------ GIVEN ENTRIES ------

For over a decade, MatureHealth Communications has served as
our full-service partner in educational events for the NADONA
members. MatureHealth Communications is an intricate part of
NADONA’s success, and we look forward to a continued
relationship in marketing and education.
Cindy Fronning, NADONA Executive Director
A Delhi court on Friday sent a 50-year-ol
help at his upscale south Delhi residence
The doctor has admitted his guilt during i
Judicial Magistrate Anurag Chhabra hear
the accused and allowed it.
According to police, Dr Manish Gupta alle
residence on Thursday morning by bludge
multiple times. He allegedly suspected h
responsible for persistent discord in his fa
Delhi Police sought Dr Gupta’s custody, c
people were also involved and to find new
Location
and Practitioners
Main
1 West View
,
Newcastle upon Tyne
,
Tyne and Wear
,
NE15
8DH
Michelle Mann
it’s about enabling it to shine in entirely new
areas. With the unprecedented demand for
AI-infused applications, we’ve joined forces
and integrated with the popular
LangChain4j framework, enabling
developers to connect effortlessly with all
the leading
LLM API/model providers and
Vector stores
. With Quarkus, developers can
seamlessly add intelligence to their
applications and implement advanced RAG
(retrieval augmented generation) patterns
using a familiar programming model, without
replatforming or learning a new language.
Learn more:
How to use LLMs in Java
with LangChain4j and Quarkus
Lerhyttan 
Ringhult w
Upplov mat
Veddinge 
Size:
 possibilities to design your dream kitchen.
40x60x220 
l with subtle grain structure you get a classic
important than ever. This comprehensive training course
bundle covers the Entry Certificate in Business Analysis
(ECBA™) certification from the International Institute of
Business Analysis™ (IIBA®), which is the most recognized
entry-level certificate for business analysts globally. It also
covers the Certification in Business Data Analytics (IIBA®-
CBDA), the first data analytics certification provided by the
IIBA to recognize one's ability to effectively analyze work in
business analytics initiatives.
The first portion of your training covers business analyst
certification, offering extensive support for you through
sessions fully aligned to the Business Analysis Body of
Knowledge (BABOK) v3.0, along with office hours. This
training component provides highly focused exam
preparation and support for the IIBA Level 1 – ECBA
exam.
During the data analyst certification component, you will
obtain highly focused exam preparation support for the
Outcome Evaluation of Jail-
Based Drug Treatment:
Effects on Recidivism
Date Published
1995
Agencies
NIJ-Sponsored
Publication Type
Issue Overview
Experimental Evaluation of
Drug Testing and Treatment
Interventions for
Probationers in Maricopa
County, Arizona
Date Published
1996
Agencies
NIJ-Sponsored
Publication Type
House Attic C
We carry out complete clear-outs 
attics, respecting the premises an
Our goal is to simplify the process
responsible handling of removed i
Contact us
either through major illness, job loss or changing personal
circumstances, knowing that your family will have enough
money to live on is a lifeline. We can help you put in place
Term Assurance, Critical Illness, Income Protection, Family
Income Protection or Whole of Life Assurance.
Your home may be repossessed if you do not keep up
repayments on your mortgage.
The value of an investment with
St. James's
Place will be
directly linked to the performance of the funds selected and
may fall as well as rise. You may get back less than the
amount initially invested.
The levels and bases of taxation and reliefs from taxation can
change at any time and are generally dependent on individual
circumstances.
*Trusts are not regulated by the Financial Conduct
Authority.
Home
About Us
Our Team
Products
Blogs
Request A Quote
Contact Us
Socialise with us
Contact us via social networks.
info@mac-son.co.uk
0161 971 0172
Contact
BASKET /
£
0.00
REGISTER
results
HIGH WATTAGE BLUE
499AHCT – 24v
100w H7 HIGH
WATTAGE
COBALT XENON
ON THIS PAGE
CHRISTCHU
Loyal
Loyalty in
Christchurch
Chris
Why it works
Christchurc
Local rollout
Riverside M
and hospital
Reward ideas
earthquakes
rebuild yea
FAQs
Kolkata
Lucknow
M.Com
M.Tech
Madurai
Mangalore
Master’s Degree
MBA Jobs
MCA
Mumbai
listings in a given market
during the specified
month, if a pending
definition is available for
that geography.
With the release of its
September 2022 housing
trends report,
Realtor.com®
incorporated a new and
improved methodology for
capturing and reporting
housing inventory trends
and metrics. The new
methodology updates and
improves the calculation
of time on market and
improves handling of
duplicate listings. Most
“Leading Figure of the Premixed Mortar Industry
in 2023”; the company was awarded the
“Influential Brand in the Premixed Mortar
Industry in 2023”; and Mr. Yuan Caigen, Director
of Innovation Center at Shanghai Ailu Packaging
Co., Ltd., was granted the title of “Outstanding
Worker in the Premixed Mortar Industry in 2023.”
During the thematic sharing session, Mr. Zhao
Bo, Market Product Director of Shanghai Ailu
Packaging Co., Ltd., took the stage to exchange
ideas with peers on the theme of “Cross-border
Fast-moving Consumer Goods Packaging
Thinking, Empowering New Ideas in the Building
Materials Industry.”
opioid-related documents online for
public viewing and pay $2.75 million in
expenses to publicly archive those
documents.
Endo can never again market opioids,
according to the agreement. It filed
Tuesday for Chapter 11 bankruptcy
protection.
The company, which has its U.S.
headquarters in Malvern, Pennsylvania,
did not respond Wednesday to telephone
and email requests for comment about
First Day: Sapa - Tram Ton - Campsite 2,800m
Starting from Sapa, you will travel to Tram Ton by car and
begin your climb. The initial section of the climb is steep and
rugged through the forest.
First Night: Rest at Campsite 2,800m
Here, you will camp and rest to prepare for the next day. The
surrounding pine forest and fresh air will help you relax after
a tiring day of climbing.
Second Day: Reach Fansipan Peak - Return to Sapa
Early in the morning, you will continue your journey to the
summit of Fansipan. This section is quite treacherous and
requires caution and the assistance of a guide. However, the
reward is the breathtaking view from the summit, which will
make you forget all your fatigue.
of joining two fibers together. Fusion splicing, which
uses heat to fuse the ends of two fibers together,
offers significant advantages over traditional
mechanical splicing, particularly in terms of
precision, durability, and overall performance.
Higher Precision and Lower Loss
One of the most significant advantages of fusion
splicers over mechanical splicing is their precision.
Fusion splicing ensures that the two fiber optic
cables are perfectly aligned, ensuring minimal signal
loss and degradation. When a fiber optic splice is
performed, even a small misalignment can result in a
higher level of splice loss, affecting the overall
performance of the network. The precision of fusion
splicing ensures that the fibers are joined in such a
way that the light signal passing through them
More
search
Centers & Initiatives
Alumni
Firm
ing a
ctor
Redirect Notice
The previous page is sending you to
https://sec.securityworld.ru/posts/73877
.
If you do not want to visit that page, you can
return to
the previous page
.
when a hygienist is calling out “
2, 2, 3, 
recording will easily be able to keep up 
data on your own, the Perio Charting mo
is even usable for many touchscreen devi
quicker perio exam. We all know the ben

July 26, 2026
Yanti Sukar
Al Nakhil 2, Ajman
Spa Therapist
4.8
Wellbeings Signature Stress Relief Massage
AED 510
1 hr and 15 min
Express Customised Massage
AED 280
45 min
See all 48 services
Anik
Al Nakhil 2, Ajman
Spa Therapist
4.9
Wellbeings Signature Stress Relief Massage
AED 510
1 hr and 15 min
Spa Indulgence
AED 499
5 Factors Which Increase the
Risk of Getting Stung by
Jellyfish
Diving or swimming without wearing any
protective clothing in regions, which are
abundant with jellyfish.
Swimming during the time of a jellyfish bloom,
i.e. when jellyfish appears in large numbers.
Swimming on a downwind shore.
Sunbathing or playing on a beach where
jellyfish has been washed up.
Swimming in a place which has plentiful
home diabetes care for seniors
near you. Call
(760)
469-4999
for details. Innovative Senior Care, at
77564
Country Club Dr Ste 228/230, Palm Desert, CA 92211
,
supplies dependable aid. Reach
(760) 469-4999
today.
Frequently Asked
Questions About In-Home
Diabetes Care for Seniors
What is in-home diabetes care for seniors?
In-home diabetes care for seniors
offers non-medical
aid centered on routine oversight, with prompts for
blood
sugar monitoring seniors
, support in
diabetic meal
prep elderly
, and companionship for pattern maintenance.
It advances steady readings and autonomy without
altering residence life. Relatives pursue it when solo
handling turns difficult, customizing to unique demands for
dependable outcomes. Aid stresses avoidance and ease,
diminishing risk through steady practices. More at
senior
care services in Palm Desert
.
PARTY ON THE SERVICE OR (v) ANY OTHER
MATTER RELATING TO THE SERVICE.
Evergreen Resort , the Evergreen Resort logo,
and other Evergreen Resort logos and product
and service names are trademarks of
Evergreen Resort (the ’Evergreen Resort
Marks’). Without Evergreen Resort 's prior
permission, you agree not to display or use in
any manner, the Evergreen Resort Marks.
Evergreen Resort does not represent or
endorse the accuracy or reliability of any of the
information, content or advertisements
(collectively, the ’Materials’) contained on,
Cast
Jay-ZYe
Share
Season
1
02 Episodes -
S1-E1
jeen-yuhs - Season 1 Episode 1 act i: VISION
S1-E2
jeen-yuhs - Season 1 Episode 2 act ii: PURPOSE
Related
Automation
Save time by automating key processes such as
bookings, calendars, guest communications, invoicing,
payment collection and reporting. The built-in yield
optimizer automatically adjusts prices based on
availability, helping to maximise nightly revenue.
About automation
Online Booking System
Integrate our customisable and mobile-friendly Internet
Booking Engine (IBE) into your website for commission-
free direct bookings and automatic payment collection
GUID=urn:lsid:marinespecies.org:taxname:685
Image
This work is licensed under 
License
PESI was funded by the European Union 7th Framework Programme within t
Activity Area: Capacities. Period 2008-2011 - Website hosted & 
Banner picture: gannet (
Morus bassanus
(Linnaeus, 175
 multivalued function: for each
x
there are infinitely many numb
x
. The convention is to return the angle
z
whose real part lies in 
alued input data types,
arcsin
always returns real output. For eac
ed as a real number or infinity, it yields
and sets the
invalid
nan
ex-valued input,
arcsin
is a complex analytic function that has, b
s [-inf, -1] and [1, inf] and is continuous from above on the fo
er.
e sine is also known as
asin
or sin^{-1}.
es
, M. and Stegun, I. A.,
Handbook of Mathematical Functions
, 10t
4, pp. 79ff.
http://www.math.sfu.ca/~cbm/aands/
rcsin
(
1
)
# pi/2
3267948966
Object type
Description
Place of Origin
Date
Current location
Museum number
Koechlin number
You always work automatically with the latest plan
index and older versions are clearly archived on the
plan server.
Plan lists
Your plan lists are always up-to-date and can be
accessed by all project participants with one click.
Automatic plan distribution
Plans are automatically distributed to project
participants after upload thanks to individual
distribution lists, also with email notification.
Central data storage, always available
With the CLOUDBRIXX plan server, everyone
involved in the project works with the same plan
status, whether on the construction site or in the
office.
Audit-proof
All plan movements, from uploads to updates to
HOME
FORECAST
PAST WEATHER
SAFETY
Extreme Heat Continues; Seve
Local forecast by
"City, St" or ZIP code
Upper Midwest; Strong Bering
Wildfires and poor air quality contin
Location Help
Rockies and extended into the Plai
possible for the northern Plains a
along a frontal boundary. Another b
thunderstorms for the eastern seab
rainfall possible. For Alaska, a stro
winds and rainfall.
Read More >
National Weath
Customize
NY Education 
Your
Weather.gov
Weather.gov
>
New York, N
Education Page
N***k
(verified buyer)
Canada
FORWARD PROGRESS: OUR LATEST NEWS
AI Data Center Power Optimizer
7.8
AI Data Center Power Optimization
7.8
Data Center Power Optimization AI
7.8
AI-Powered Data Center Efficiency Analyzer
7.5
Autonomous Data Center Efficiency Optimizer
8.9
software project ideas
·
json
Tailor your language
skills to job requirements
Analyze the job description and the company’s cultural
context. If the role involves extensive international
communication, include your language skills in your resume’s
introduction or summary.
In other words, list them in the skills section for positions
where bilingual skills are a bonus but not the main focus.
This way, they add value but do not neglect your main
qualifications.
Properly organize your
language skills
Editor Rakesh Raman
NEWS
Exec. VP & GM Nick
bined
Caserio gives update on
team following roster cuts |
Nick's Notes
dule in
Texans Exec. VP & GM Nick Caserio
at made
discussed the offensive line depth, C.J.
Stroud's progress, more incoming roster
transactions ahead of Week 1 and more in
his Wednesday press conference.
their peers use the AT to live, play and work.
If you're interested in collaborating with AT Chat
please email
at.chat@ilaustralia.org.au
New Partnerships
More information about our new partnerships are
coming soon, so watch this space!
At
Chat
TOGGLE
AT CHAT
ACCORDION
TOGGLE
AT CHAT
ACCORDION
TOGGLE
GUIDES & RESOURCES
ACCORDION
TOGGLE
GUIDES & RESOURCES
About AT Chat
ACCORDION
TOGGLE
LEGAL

------

WHAT IS REQUIRED: Give back exactly the lines above starting at the line where "distribution lists, also" appears and ending at the line where "skills to job requirements" appears, both included, with no other lines.

REPLY TO THE TASK:
distribution lists, also with email notification.
Central data storage, always available
With the CLOUDBRIXX plan server, everyone
involved in the project works with the same plan
status, whether on the construction site or in the
office.
Audit-proof
All plan movements, from uploads to updates to
HOME
FORECAST
PAST WEATHER
SAFETY
Extreme Heat Continues; Seve
Local forecast by
"City, St" or ZIP code
Upper Midwest; Strong Bering
Wildfires and poor air quality contin
Location Help
Rockies and extended into the Plai
possible for the northern Plains a
along a frontal boundary. Another b
thunderstorms for the eastern seab
rainfall possible. For Alaska, a stro
winds and rainfall.
Read More >
National Weath
Customize
NY Education 
Your
Weather.gov
Weather.gov
>
New York, N
Education Page
N***k
(verified buyer)
Canada
FORWARD PROGRESS: OUR LATEST NEWS
AI Data Center Power Optimizer
7.8
AI Data Center Power Optimization
7.8
Data Center Power Optimization AI
7.8
AI-Powered Data Center Efficiency Analyzer
7.5
Autonomous Data Center Efficiency Optimizer
8.9
software project ideas
·
json
Tailor your language
skills to job requirements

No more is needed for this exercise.